(Collected data entries)
┌────────
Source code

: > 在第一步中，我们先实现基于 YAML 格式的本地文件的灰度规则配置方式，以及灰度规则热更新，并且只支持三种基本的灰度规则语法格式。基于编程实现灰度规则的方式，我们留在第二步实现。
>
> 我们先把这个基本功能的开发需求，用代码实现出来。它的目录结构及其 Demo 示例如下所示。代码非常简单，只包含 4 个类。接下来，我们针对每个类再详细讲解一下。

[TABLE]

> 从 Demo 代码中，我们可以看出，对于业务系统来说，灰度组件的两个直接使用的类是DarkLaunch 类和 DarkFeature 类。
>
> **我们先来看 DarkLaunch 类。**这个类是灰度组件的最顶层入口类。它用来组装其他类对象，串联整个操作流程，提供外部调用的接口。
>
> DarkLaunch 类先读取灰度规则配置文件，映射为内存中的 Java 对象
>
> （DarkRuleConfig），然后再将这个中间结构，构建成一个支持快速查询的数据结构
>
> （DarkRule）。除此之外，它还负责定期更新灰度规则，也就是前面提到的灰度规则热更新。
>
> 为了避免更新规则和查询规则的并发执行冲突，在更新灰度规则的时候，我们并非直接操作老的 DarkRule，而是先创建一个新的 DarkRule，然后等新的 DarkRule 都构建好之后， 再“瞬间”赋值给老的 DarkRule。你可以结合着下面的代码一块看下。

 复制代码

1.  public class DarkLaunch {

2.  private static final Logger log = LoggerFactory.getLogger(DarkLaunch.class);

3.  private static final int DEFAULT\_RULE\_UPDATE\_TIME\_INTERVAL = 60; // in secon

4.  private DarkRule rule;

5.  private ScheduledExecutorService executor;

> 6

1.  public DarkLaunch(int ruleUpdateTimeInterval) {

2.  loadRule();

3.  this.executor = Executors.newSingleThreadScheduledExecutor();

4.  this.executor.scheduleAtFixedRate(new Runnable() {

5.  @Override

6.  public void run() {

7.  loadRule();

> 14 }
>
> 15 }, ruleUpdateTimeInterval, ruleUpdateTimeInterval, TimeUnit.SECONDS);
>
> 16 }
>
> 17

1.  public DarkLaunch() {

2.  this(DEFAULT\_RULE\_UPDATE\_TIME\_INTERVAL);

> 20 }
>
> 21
└────────
┌────────
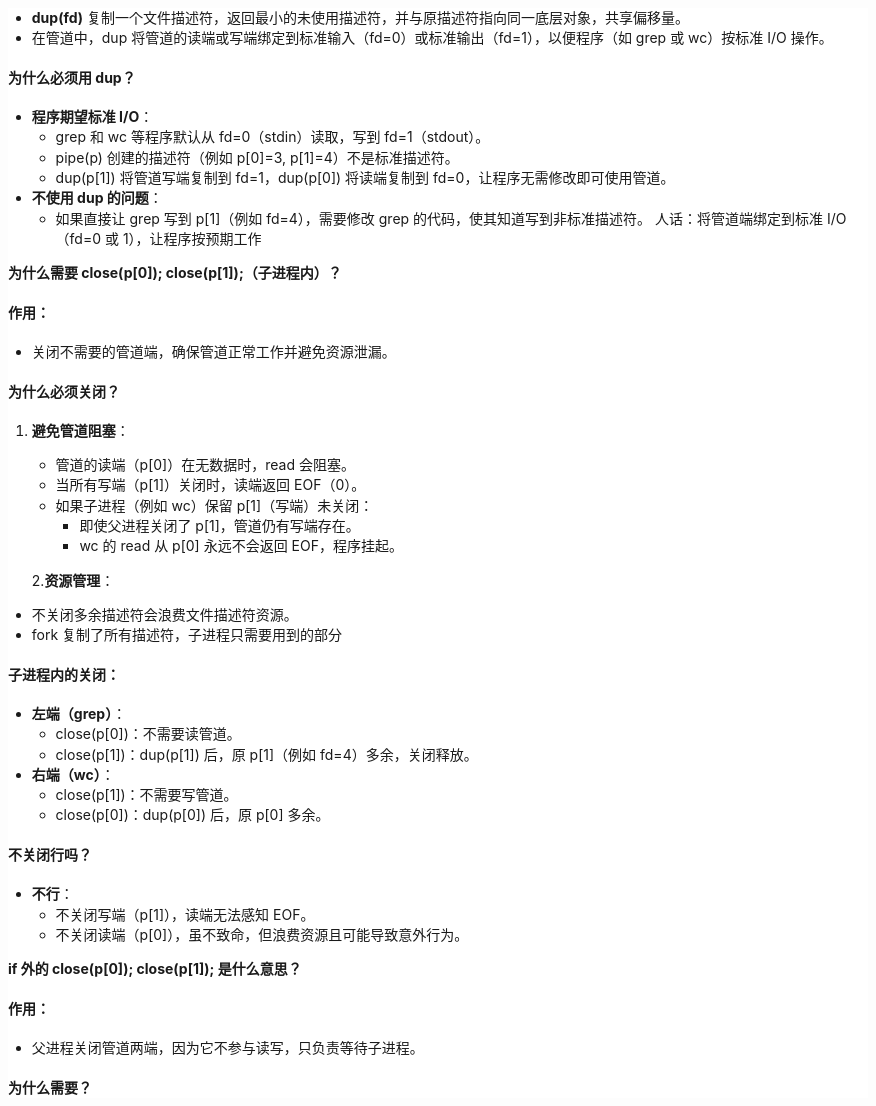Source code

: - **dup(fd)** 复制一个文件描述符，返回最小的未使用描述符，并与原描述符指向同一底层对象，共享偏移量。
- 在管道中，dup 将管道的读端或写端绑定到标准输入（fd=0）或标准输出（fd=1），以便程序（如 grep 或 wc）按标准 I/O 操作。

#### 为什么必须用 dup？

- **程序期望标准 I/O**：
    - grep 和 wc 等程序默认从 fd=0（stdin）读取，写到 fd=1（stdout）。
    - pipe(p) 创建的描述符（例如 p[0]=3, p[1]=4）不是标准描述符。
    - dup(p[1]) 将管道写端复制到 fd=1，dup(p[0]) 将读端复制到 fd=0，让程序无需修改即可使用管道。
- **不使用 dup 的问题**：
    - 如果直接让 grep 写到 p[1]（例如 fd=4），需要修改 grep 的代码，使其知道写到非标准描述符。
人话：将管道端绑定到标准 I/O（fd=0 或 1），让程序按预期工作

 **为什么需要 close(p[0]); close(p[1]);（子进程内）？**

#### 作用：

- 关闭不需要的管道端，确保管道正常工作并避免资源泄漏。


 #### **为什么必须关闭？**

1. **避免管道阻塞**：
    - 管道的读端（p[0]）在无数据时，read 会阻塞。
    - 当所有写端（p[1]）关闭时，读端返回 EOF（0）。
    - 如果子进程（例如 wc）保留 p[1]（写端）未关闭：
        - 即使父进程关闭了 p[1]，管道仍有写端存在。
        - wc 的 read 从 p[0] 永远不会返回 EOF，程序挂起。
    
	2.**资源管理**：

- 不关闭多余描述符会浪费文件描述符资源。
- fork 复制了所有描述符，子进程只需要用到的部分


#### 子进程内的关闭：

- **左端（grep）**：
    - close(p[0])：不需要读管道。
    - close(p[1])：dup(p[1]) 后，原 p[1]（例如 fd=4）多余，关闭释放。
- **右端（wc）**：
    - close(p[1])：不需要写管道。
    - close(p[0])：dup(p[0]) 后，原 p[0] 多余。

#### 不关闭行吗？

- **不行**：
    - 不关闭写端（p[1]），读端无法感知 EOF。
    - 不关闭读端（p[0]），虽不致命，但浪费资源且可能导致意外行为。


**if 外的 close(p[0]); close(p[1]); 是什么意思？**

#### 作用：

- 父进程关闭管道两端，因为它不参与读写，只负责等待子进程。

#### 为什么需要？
└────────
┌────────
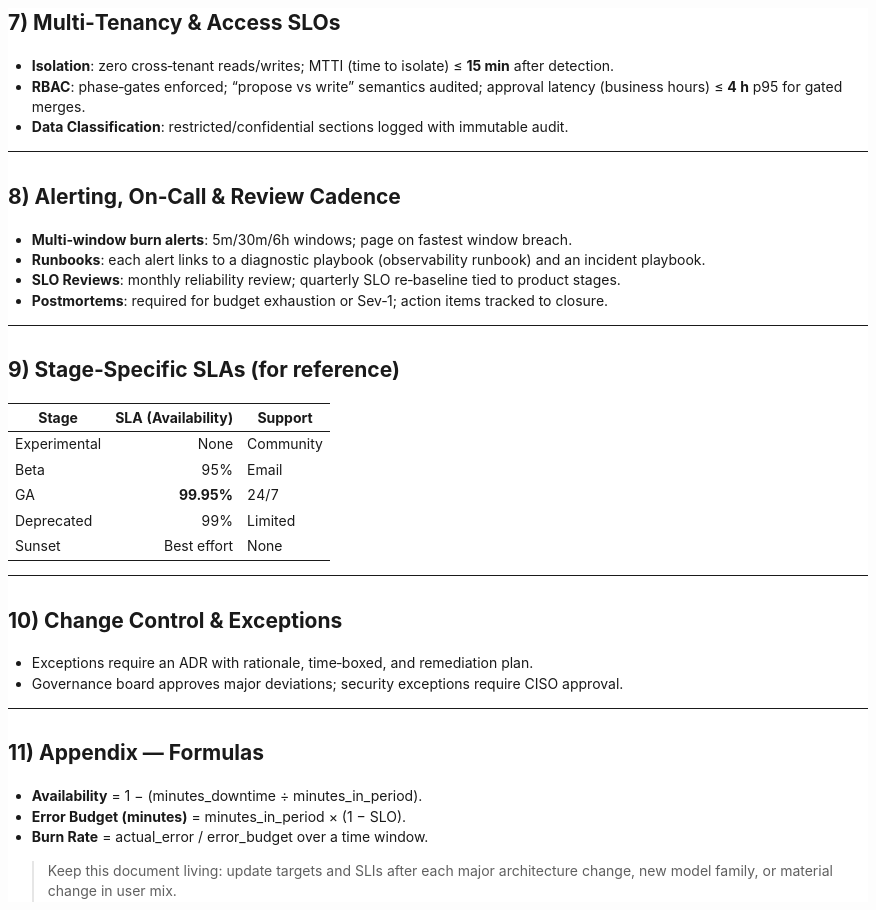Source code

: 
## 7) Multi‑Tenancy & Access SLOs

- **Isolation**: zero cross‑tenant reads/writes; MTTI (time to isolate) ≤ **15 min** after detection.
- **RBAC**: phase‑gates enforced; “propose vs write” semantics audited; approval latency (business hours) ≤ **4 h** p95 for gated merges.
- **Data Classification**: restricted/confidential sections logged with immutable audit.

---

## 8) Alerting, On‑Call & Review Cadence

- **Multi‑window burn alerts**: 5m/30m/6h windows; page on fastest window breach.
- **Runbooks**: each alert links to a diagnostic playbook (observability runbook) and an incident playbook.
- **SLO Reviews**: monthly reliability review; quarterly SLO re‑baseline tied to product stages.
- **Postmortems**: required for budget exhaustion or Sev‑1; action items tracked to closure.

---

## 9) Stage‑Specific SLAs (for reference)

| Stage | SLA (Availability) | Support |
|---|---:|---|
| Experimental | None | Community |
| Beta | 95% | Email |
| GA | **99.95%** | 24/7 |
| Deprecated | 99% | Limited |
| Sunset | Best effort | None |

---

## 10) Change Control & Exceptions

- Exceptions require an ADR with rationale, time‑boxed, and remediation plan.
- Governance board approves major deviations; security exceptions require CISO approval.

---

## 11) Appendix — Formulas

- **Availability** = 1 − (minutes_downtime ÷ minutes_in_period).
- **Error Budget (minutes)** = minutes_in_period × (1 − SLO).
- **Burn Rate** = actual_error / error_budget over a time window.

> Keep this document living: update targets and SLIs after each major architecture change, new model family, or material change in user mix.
└────────
* [What to produce]
Write down, word for word, the lines above from the one containing "#### 子进程内的关闭：" through the one containing "#### 为什么需要？", both ends included.

* [Exercise response]
#### 子进程内的关闭：

- **左端（grep）**：
    - close(p[0])：不需要读管道。
    - close(p[1])：dup(p[1]) 后，原 p[1]（例如 fd=4）多余，关闭释放。
- **右端（wc）**：
    - close(p[1])：不需要写管道。
    - close(p[0])：dup(p[0]) 后，原 p[0] 多余。

#### 不关闭行吗？

- **不行**：
    - 不关闭写端（p[1]），读端无法感知 EOF。
    - 不关闭读端（p[0]），虽不致命，但浪费资源且可能导致意外行为。


**if 外的 close(p[0]); close(p[1]); 是什么意思？**

#### 作用：

- 父进程关闭管道两端，因为它不参与读写，只负责等待子进程。

#### 为什么需要？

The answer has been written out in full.